Secondly you need to figure out how your frames are bent, if they are indeed bent. I have no idea if Warram cuts curved frames from wide straight boards, or laminates thinner sections together, or if you need to steam bend your members. if laminating or steam bending you don't want dry timber. Dry timber will crack when forced to bend, or need to stay in the steam pot forever until it's wet enough to bend... Timber needs to be wet to bend so the cell walls can stretch and compress rather then cracking.
If the bents are sawn from straight timbers that's different, but even then you don't want bone dry framing as its going to take up moisture and swell a little in service. That's more a fairing issue then a strength one as it'll just grip the fasteners better but might as well give the girl curves instead of cellulite.

So basicly figure out your ideal orientation of grain in various bits, cut them oversize, dry them to 18 to 20% unless the plan specifies otherwise, then dress them back. Shrinkage isn't really an issue as there's no real shrinkage happening at that point. But check the plan... If it says dry timber or KD then that's what you need. Add 10% to everything when cutting green anyway. It's waste but better then not enough.



The quickest way to make a million dollars with a sawmill is to start with two million.

PC-Urban-Sawyer

I don't know anything about boat building but it's obvious that Longtime Lurker does...

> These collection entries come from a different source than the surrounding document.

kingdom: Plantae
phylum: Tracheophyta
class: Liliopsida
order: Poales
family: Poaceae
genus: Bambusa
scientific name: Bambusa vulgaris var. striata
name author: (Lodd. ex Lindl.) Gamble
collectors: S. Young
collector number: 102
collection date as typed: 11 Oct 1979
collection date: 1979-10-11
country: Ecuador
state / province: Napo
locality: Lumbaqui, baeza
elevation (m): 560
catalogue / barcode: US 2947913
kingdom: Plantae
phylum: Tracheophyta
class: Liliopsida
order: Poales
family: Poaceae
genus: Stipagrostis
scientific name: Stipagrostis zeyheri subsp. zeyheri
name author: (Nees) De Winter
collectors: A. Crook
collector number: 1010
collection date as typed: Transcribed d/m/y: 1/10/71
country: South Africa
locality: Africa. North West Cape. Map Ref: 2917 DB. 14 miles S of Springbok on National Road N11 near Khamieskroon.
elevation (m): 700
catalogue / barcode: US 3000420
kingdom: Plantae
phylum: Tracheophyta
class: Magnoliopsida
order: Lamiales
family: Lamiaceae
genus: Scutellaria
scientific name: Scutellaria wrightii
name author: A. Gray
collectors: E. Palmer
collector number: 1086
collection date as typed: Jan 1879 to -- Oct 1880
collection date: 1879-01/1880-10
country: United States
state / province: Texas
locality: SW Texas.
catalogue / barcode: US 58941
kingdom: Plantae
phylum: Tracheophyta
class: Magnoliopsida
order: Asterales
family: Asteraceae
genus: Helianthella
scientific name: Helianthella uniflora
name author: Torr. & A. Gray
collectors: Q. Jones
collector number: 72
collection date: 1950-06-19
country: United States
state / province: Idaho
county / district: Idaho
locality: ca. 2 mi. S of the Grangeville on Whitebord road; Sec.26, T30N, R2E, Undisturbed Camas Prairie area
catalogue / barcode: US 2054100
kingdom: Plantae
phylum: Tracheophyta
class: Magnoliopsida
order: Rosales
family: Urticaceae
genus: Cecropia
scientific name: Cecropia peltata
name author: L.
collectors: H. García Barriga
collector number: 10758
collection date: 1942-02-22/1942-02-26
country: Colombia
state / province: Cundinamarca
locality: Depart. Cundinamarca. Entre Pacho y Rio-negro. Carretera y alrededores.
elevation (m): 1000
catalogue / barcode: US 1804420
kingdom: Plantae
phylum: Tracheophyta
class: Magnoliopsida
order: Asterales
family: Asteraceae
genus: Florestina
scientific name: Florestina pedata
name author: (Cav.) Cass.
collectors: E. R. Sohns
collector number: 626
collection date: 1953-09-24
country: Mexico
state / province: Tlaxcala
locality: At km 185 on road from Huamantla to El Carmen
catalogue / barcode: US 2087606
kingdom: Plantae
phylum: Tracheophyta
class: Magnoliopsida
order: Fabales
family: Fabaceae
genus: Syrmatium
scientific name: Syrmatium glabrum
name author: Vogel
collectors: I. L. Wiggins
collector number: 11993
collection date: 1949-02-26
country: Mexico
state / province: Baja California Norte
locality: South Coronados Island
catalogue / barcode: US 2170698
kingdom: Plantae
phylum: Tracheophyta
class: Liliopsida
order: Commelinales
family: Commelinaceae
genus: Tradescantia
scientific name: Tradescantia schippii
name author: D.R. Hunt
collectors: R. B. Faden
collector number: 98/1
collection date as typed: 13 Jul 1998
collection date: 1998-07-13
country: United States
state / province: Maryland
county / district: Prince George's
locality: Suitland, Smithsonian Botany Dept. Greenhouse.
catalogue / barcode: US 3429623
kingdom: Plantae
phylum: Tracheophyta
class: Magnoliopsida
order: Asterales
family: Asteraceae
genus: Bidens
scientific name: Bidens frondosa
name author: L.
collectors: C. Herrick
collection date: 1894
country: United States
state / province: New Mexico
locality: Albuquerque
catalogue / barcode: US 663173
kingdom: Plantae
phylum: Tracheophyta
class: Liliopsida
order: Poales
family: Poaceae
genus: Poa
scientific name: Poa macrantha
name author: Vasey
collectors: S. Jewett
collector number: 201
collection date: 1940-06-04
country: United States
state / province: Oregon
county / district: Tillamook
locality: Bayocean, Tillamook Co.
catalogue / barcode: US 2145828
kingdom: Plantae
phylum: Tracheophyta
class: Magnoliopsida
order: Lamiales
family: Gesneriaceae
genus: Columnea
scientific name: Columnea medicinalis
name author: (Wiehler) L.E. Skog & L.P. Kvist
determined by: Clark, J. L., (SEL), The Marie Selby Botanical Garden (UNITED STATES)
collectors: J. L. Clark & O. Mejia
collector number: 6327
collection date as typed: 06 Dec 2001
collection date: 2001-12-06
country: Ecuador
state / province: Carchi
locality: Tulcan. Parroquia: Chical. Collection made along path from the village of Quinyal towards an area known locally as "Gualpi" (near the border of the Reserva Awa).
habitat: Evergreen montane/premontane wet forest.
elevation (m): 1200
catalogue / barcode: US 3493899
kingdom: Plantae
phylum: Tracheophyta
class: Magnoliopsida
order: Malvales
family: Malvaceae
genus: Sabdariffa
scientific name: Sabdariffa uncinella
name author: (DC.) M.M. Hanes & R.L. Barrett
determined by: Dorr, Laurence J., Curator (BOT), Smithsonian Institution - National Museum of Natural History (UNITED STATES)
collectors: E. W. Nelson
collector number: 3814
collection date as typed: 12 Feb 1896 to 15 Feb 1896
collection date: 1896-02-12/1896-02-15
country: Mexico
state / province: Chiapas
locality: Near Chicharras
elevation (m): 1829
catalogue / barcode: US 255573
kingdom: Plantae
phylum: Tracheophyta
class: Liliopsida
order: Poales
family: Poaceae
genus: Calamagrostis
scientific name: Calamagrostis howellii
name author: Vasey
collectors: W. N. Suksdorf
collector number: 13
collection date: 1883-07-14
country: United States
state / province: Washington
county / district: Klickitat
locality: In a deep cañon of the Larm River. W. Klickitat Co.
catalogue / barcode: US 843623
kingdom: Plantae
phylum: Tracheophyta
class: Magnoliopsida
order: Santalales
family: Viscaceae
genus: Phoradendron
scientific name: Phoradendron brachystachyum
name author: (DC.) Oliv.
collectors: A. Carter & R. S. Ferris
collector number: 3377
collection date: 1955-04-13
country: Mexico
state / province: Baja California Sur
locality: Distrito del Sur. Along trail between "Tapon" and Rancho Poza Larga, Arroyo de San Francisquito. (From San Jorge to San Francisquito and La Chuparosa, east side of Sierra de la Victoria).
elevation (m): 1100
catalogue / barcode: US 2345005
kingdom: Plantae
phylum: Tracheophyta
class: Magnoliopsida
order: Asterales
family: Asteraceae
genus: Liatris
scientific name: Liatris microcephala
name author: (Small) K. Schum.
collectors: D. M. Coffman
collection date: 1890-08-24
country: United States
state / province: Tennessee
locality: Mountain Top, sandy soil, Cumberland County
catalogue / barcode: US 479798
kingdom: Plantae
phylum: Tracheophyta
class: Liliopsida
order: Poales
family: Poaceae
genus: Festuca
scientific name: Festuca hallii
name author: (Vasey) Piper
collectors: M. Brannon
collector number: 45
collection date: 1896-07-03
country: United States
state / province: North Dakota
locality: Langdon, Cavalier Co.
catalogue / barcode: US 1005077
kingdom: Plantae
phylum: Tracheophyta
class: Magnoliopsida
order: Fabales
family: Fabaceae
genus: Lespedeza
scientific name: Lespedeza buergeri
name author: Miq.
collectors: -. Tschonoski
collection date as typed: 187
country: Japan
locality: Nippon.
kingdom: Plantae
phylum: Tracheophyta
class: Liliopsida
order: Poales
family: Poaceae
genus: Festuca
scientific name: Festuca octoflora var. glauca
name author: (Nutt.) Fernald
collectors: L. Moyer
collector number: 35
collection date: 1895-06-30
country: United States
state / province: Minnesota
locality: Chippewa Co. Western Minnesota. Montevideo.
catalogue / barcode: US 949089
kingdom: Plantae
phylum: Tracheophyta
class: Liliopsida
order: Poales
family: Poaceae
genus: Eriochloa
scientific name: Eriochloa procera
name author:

Good luck with your build.

Pictures or it didn't happen!

Herb

GeneWengert-WoodDoc

Quarter sawn lumber has the growth rings running from face to face (sometimes called vertical grain).  This means that thickness shrinkage will be the tangential number, as thickness is parallel or tangent to the rings.  The width shrinkage would be 90 degrees to the rings, so width shrinkage is radial.

Flatsawn has the growth rings running from edge to edge.  This means radial shrinkage is the thickness and tangential shrinkage is the width.

Note that radial is always smaller...in your case, 3.8%.  Tangential is 8.5%.  You do not need volumetric, which is essentially the sum of these two.  Lengthwise, or longitudinal shrinkage is 0% mostly.

If you divide these numbers by 28, then you will get an estimate of the size change per one percent moisture content change for dry wood.

Perhaps you have heard some people say quarter sawn is more stable than flatsawn, as indeed the width shrinkage is about half, but thickness shrinkage of quartersawn is double flatsawn.

Gene - Author of articles in Sawmill & Woodlot and books: Drying Hardwood Lumber; VA Tech Solar Kiln; Sawing Edging & Trimming Hardwood Lumber. And more

Brucer

And one secret for getting a smooth cut with a CSM is to insert kerf wedges behind your saw as you cut. They should be just a hair thicker than your kerf. You can get a smoother rough cut than with a bandmill (I have a piece of 0.02" x  8" x 8' Birch to prove it ;D).
Bruce    LT40HDG28 bandsaw
"Complex problems have simple, easy to understand wrong answers."

scsmith42

Quote from: dboyt on July 26, 2015, 08:51:03 AM
For quartersawn, the thickness will have radial shrinkage. 

Dave, I think that you meant tangential shrinkage - not radial for QS.